Fotostrecke

Mediziner und Soldat: Wiedersehen in Vietnam

Foto: AP/ Sam Axelrad

Nach 47 Jahren US-Arzt gibt Vietcong-Soldat amputierten Arm zurück

Der eine wurde im Vietnamkrieg angeschossen, der andere amputierte ihm den verletzten rechten Arm: Seit einer Operation sind die Leben von US-Mediziner Sam Axelrad und Ex-Vietcong Nguyen Quang Hung verbunden. Nun trafen sie sich wieder.

Hanoi - Mit seiner Vergangenheit wollte Sam Axelrad jahrzehntelang nichts zu tun haben. Der Urologe aus Houston im US-Bundesstaat Texas hatte als Militärarzt im Vietnam-Krieg gedient und wollte, so sagte er der Nachrichtenagentur AP, die Erinnerung nicht wieder aufleben lassen. Eine Tasche mit Andenken ließ er daher lange unbeachtet in seinem Kleiderschrank.

2011 guckte er sich die Tasche schließlich noch einmal genauer an. "Es hat mich einfach umgehauen, was alles drin war", sagt Axelrad. Mit Sicherheit das ungewöhnlichste Erinnerungsstück war das Skelett eines rechten Armes.

Die Knochen gehörtem einem früheren Patienten von Axelrad: Nguyen Quang Hung kämpfte 1966 auf Seiten der Vietcong gegen die Amerikaner. Bei einer US-Offensive in An Khe im Hochland wurde er von einer Kugel in den rechten Arm getroffen. Hung versteckte sich drei Tage lang in einem Lagerhaus, ehe er vom US-Militär gefunden und in ein Lazarett gebracht wurde. Die Wunde am Arm hatte sich entzündet.

"Es war klar, dass er operiert werden musste, aber wir konnten ihn nirgends hinschicken", erinnert sich Axelrad. Er amputierte den Arm. Das Pflegerteam bewahrte ihn auf, kochte das Fleisch ab, bastelte die Knochen mit Draht wieder zusammen und übergab sie dem Arzt. Er habe den Arm als Erinnerung an eine gute Tat mit nach Hause in die USA genommen, sagt Axelrad.

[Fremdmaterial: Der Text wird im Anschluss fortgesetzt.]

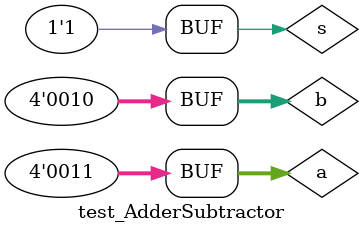
<source format=v>
`timescale 1ns / 1ps

module test_AdderSubtractor();

    reg [3:0]a;
    reg [3:0]b;
    reg s;
    wire [3:0] out;
    wire o;
    
    AdderSubtractor AS1(a,b,s,o,out);
    
    initial begin
        s=0; a=4'h0; b=4'h0;
        #10 s=0; a=4'h0; b=4'h1;
        #10 s=0; a=4'h6; b=4'h4;
        #10 s=0; a=4'hA; b=4'h4;
        #10 s=0; a=4'hC; b=4'h4;
        #10 s=1; a=4'h6; b=4'h4;
        #10 s=1; a=4'h2; b=4'h4;
        #10 s=1; a=4'h3; b=4'h2;        
    end

endmodule

</source>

Als er die Knochen in seiner Armeetasche wiederfand, wuchs der Wunsch, nach Vietnam zurückzukehren und die Knochen zurückzugeben. Schon vergangenen Sommer reiste er nach Hanoi. Eine vietnamesische Journalistin griff den Fall auf, Verwandte des 73-jährigen Hung wurden aufmerksam und stellten den Kontakt her.

Nun haben sich der Arzt und sein früherer Patient zum ersten Mal wiedergesehen. In An Khe übergab Axelrad die Knochen. "Ich bin sehr froh, ihn wiederzusehen und einen Teil meines Körpers wiederzuhaben", sagte Hung nach dem Treffen. Die beiden Männer trafen auch die Kinder des jeweils anderen, sie scherzten, wer damals besser ausgesehen habe, als der Krieg ihre Leben zusammenführte.

"Ich bin stolz, mein Blut für die Wiedervereinigung meines Landes gegeben zu haben", sagte Hung. Er habe im Vergleich zu seinen getöteten Kameraden sehr viel Glück gehabt. "Er dachte wahrscheinlich, dass wir ihn in ein Gefangenenlager stecken", sagt Axelrad. "Er war sicher überrascht, dass wir uns einfach um ihn kümmerten."

Nach der Amputation brauchte Hung acht Monate, um sich zu erholen. Anschließend ging er den US-Medizinern in ihrem Lazarett sechs Monate lang zur Hand. Nach dem Krieg arbeitete er als Beamter in der Regionalregierung, ehe er sich auf einer kleinen Reisfarm zur Ruhe setzte.

"Es ist Zeit, abzuschließen", hatte Axelrad am Sonntag gesagt, kurz nach Landung in Hanoi. Mission erfüllt.